The family of eight-year-old Saffie Roussos, the youngest to die when the foyer of Manchester Arena was bombed following an Ariana Granda concert, has paid tribute to her “huge character” in an interview.
Speaking to mark what would have been his “Ariana Grande-obsessed” daughter’s ninth birthday (4 July), Andrew Roussos told the BBC that losing Saffie was his “worst nightmare”, but that she would have loved to have her picture in the media.
“We didn’t want to just let her birthday pass,” he explained, appearing on the Victoria Derbyshire show. “Saffie loved the limelight, and I just wanted to celebrate Saffie’s birthday through doing this. We’ve lost everything, because life will just never be the same.”
He continued: “She was a joker. She was a huge character. She was just everything you could wish for in a little girl.
“She loved dancing, music, gymnastics. If she wanted something, she would do it. [She loved] fame, stardom. I knew that Saffie would love her pictures to be on, and to be spoken about on, TV.”
The bomb claimed 22 lives when a device was detonated in the foyer linking Victoria Station with Manchester Arena on 22 May. It exploded as crowds of people, largely young girls, were leaving the arena.
Appearing alongside Andrew, Saffie’s older sister Ashlee Bromwich – also injured in the blast – said Saffie was “Ariana Grande-obsessed” and counting down the days until the concert, which she attended with Ashlee and mum Lisa as a Christmas present.
Andrew recalled arriving at the scene to find Ashlee outside, but his wife and younger daughter missing.
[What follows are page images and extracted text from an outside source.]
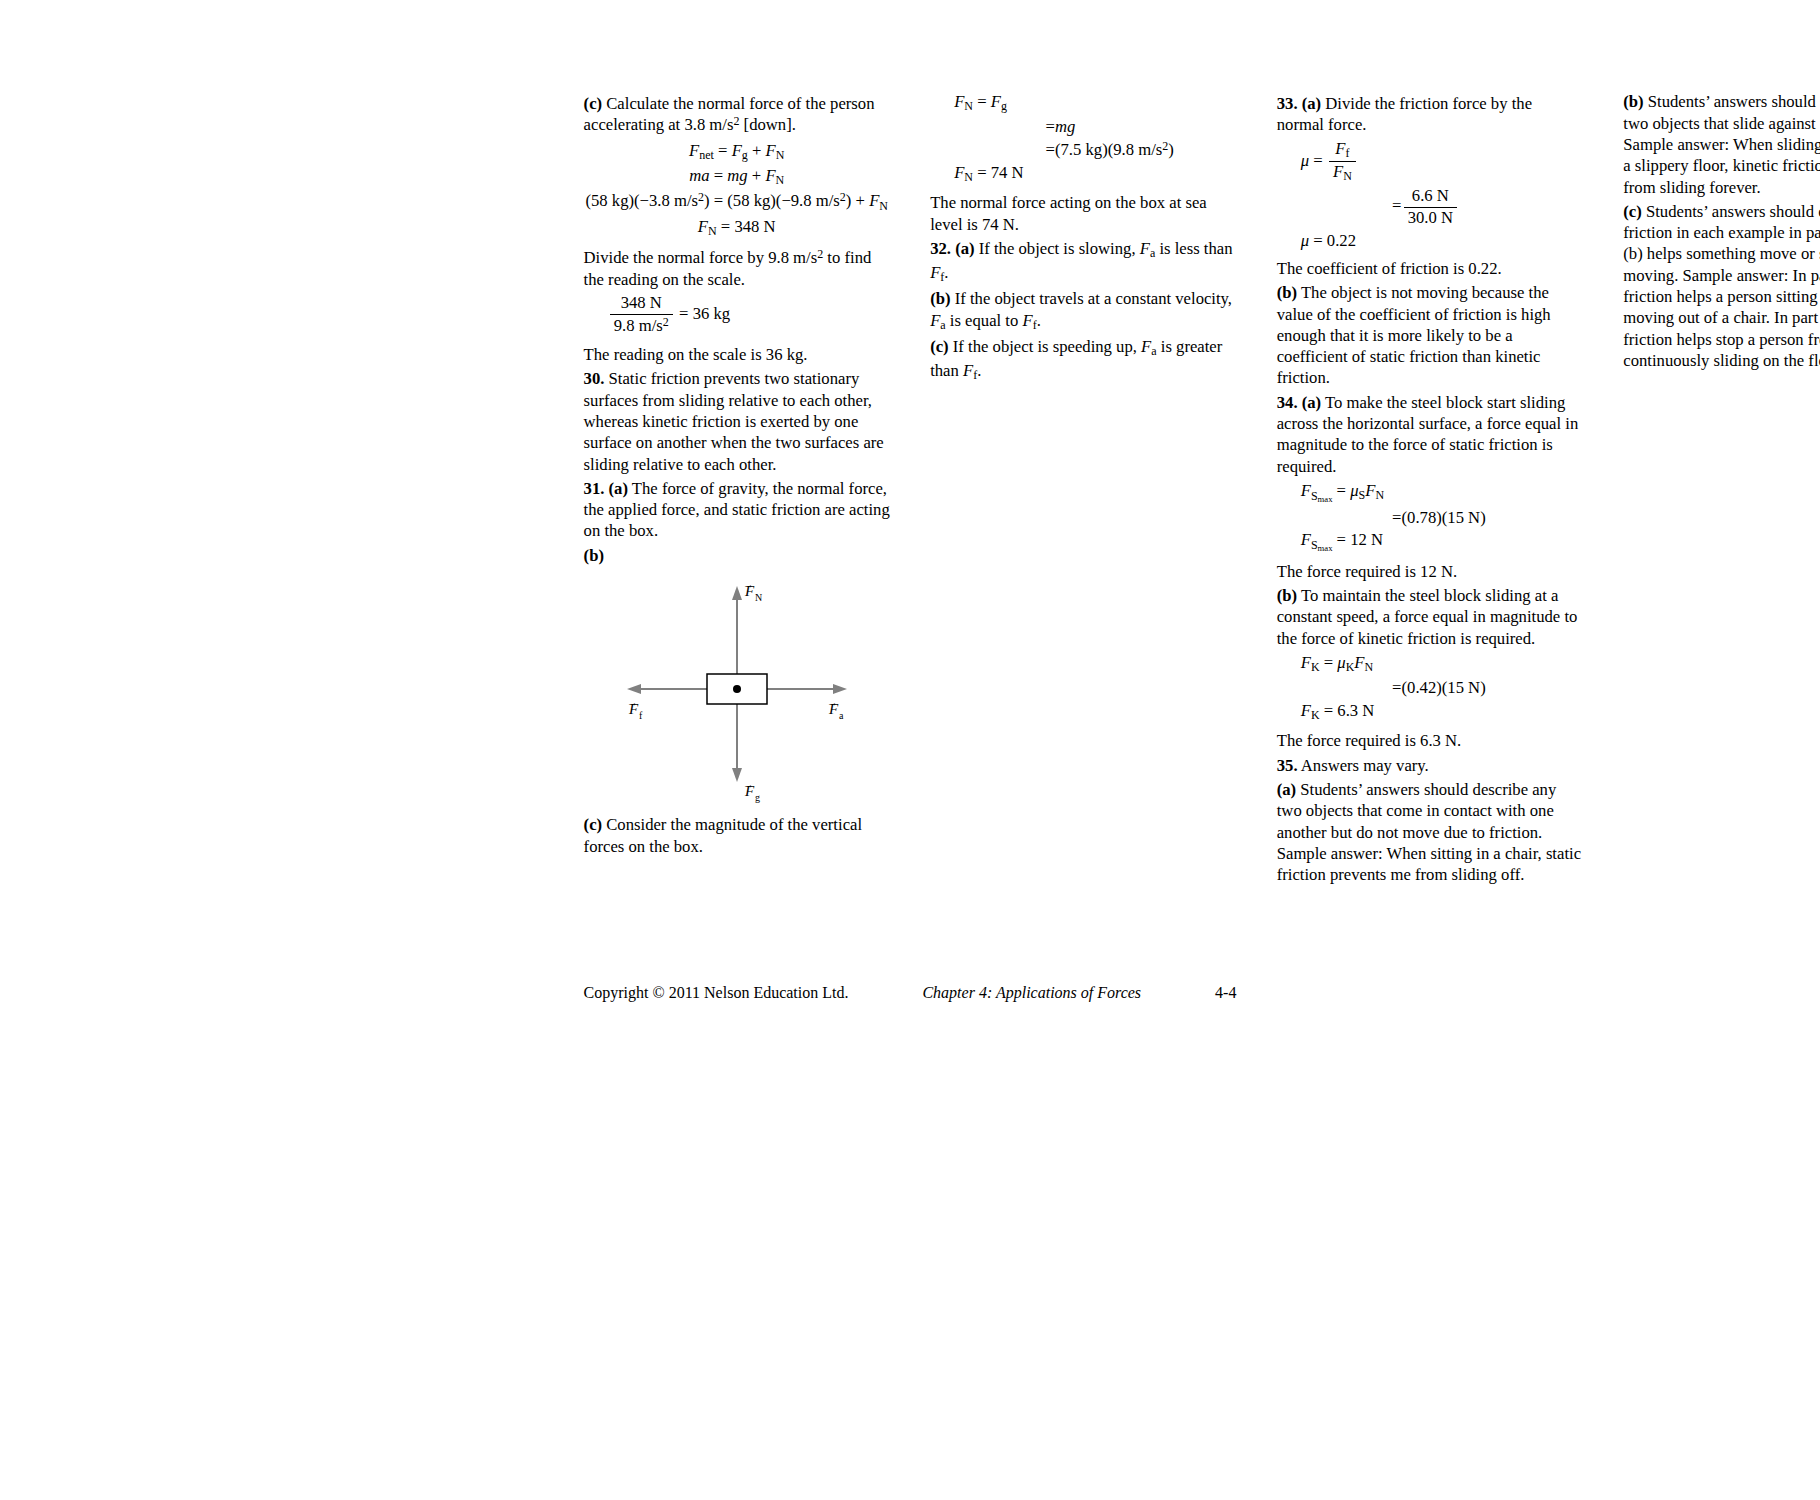(c) Calculate the normal force of the person accelerating at 3.8 m/s2 [down].
Fnet = Fg + FN ma = mg + FN (58 kg)(−3.8 m/s2) = (58 kg)(−9.8 m/s2) + FN FN = 348 N
Divide the normal force by 9.8 m/s2 to find the reading on the scale.
348 N 9.8 m/s2 = 36 kg
The reading on the scale is 36 kg.
30. Static friction prevents two stationary surfaces from sliding relative to each other, whereas kinetic friction is exerted by one surface on another when the two surfaces are sliding relative to each other.
31. (a) The force of gravity, the normal force, the applied force, and static friction are acting on the box.
(b)
F N → F g → F a → F f →
(c) Consider the magnitude of the vertical forces on the box.
FN = Fg = mg = (7.5 kg)(9.8 m/s2) FN = 74 N
The normal force acting on the box at sea level is 74 N.
32. (a) If the object is slowing, Fa is less than Ff.
(b) If the object travels at a constant velocity, Fa is equal to Ff.
(c) If the object is speeding up, Fa is greater than Ff.
33. (a) Divide the friction force by the normal force.
μ = Ff FN = 6.6 N 30.0 N μ = 0.22
The coefficient of friction is 0.22.
(b) The object is not moving because the value of the coefficient of friction is high enough that it is more likely to be a coefficient of static friction than kinetic friction.
34. (a) To make the steel block start sliding across the horizontal surface, a force equal in magnitude to the force of static friction is required.
FSmax = μSFN = (0.78)(15 N) FSmax = 12 N
The force required is 12 N.
(b) To maintain the steel block sliding at a constant speed, a force equal in magnitude to the force of kinetic friction is required.
FK = μKFN = (0.42)(15 N) FK = 6.3 N
The force required is 6.3 N.
35. Answers may vary.
(a) Students’ answers should describe any two objects that come in contact with one another but do not move due to friction. Sample answer: When sitting in a chair, static friction prevents me from sliding off.
(b) Students’ answers should describe any two objects that slide against each other. Sample answer: When sliding with socks on a slippery floor, kinetic friction stops me from sliding forever.
(c) Students’ answers should explain how the friction in each example in part (a) and part (b) helps something move or stops it from moving. Sample answer: In part (a), static friction helps a person sitting in a chair from moving out of a chair. In part (b), kinetic friction helps stop a person from continuously sliding on the floor.
Copyright © 2011 Nelson Education Ltd. Chapter 4: Applications of Forces 4-4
Lisa had been taken to hospital and was unconscious for several days. Asked about the moment he had “dreaded” – having to tell his wife of Saffie’s death – Andrew said he didn’t have to once Lisa had woken up, telling the BBC: “She looked at me and said ‘Saffie’s gone, isn’t she?’”
Lisa is still in recovery, having had several operations, but Andrew told of how he had met with pop star Grande last month, telling her he was pleased that at least Saffie had been able to see the whole concert.
“I wanted to tell her I don't want her to blame herself.
“All she could say to me was, ‘I’m sorry’, and I said, ‘You’ve got nothing to be sorry for. You made Saffie so happy with what you do’.”